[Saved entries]
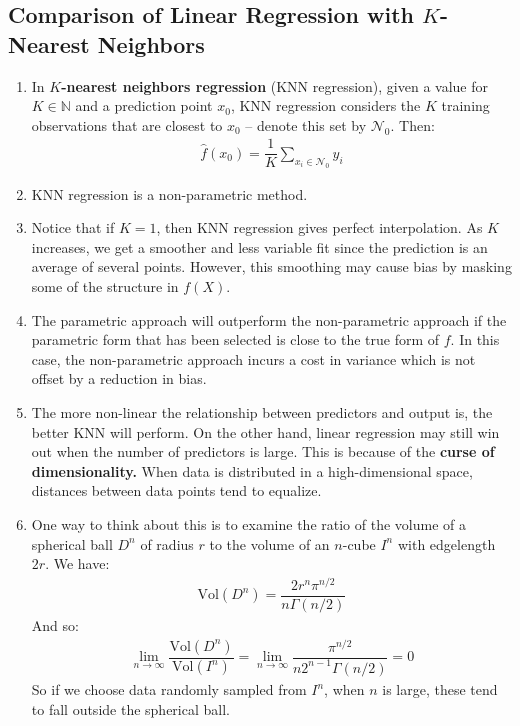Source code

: \documentclass[10pt]{article}
\begin{document}
\subsection{Comparison of Linear Regression with $K$-Nearest Neighbors}
\begin{enumerate}
	\item In \textbf{$K$-nearest neighbors regression} (KNN regression), given a value for $K \in \mathbb{N}$ and a prediction point $x_0$, KNN regression considers the $K$ training observations that are closest to $x_0$ -- denote this set by $\mathcal{N}_0$.  Then: \begin{align*}
		\hat f(x_0) = \dfrac{1}{K} \sum_{x_i \in \mathcal{N}_0} y_i 
	\end{align*}
	\item KNN regression is a non-parametric method.
	\item Notice that if $K = 1$, then KNN regression gives perfect interpolation.  As $K$ increases, we get a smoother and less variable fit since the prediction is an average of several points.  However, this smoothing may cause bias by masking some of the structure in $f(X)$.
	\item The parametric approach will outperform the non-parametric approach if the parametric form that has been selected is close to the true form of $f$.  In this case, the non-parametric approach incurs a cost in variance which is not offset by a reduction in bias.
	\item The more non-linear the relationship between predictors and output is, the better KNN will perform.  On the other hand, linear regression may still win out when the number of predictors is large.  This is because of the \textbf{curse of dimensionality.} When data is distributed in a high-dimensional space, distances between data points tend to equalize.  
	\item {\color{brown} One way to think about this is to examine the ratio of the volume of a spherical ball $D^n$ of radius $r$ to the volume of an $n$-cube $I^n$ with edgelength $2r$.  We have:
	\begin{align*}
		\mathrm{Vol}(D^n) = \dfrac{2r^n \pi^{n/2}}{n \Gamma(n/2)}
	\end{align*}
	And so:
	\begin{align*}
		\lim_{n \to \infty} \dfrac{\mathrm{Vol}(D^n)}{\mathrm{Vol}(I^n)} = \lim_{n \to \infty} \dfrac{\pi^{n/2}}{n 2^{n - 1} \Gamma(n/2)} = 0
	\end{align*}
	So if we choose data randomly sampled from $I^n$, when $n$ is large, these tend to fall outside the spherical ball.
	
}
\end{enumerate}
\end{document}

**PROBLEM TO SOLVE**. Filter the records for lines holding the string "begin". Copy each one.

**REPLY TO THE TASK**.
\begin{document}
\begin{enumerate}
	\item In \textbf{$K$-nearest neighbors regression} (KNN regression), given a value for $K \in \mathbb{N}$ and a prediction point $x_0$, KNN regression considers the $K$ training observations that are closest to $x_0$ -- denote this set by $\mathcal{N}_0$.  Then: \begin{align*}
	\begin{align*}
	\begin{align*}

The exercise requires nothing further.